Jeans might not have had the game-changing year of, say, leggings or sweatpants, but, thanks to the pandemic and subsequent rise of the #WFHFit, most of us have been wearing a whole lot more denim, moving jeans from ‘off-duty’ to very much ‘on-duty’. And as our wardrobes have adapted – suited to doing the school run, settling down in the home office, looping around the park at lunchtime and meeting friends for alfresco drinks – it looks like 2021 will be an even bigger one for the age-old staple.
Matches’ entire denim category has increased 58% year on year, and its buyers predict even more growth in 2021 with a view to life (and getting dressed) post-vaccine. So what are the biggest denim stories for spring? Sustainability, for one, as denim brands reduce their water consumption and experiment with innovative ways to reuse post-consumer denim. Shapes are also changing, with rises getting higher and legs getting baggier. Here are the trends, fits and brands to bookmark now.
E.L.V. Denim, the zero-waste brand that upcycles old jeans, has launched a jumpsuit. ‘I was discovering so many jeans that were of great quality denim, but were damaged beyond the stage that they could be turned into E.L.V. Denim jeans,’ says founder Anna Foster. ‘I was inspired to create something from these small sections of salvaged denim, and the jumpsuit was born.’
It’s official: the high waist is set to go stratospheric as tastes shift from the ’90s to the early ‘00s. ‘The super- skinny jean has been down-trending over the past few seasons, slowly being replaced by iterations of the straight-leg – often more oversized or masculine, and almost always high- waisted,’ says Constanza Lombardi, womenswear buyer at Browns.

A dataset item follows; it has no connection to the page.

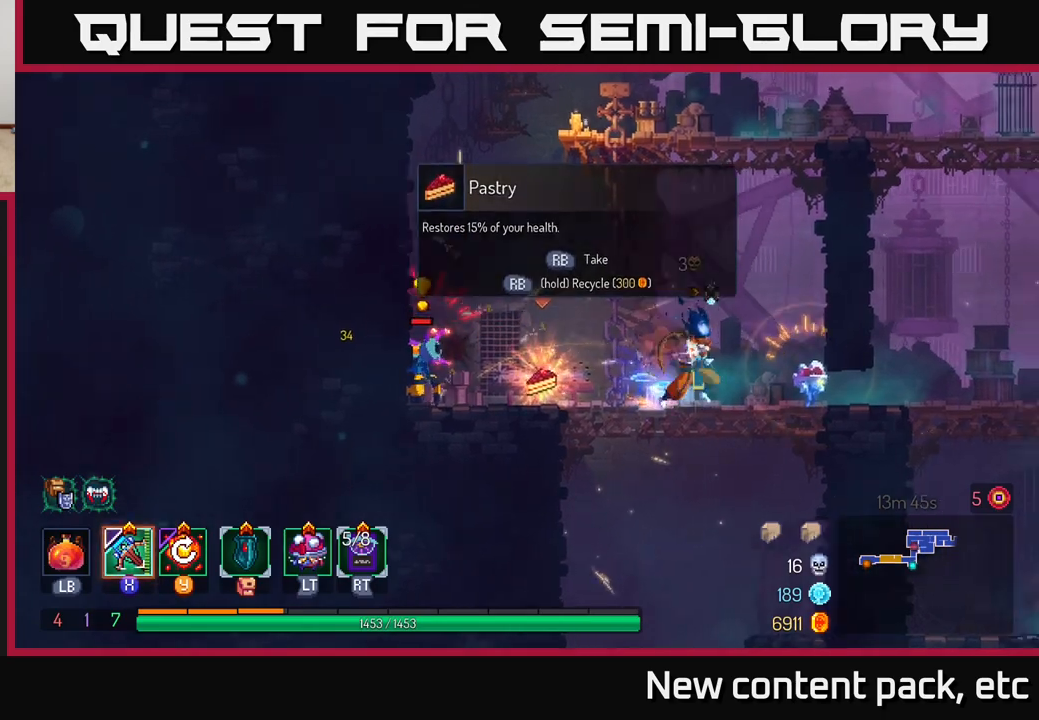
{"buttons": [], "left_stick": "right", "right_stick": "center", "events": [[183, "B", "down"], [350, "B", "up"]]}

If you’re still looking for a slimline finish, J Brand’s Franky sits high on the waist, stops short of the ankle and is made with 90% less water in its wash process than average.
Denim (Dinner) Jackets
There's something timelessly cool about your garden variety denim jacket, but also something alluring about a version with a little more, shall we say, jazziness to it? See Maje's style with a bejewelled collar.
Working from home in skinny jeans is simply non-negotiable (or at least very uncomfortable). That must be why designers went big for S/S ’21, with baggier jeans than we’ve seen in ages on the catwalks. Victoria Beckham’s were elongated and loose-fitting flares; Balenciaga’s were roomy from waist to ankle. Zara and Mango are the best places to go on the high street.
If you want to try out a particular fit, or a more adventurous, statement style, why not try renting instead of buying, with the knowledge that you might have to make a return? ‘A huge part of the waste produced by the fashion industry is created by the system in which we can buy an item to try it on and, if it doesn’t fit, return it. We assume that this item is added back into the store stock, but in reality returns are commonly incinerated or sent to landfill, as it’s cheaper for some brands to simply create a new item,’ explains Eshita Kabra-Davies, founder of rental app By Rotation. ‘Being able to rent that same item from someone else to try out the fit and ask them what they think of the product is by far the more environmentally friendly option; it allows you to make a fully informed decision with no environmental consequences, as the item is returned straight to the lender.’
At Matches, Suzanne Pendlebury, head of womenswear buying, has got her eye on these labels: ‘Made In Tomboy is a great new brand for S/S ’21. Its shirt with balloon sleeves offers a strong fashion silhouette. Tu Es Mon Tresor’s styles are a perfect fit and are made in their exclusive fabric. Meanwhile, B Sides offers a true vintage aesthetic.’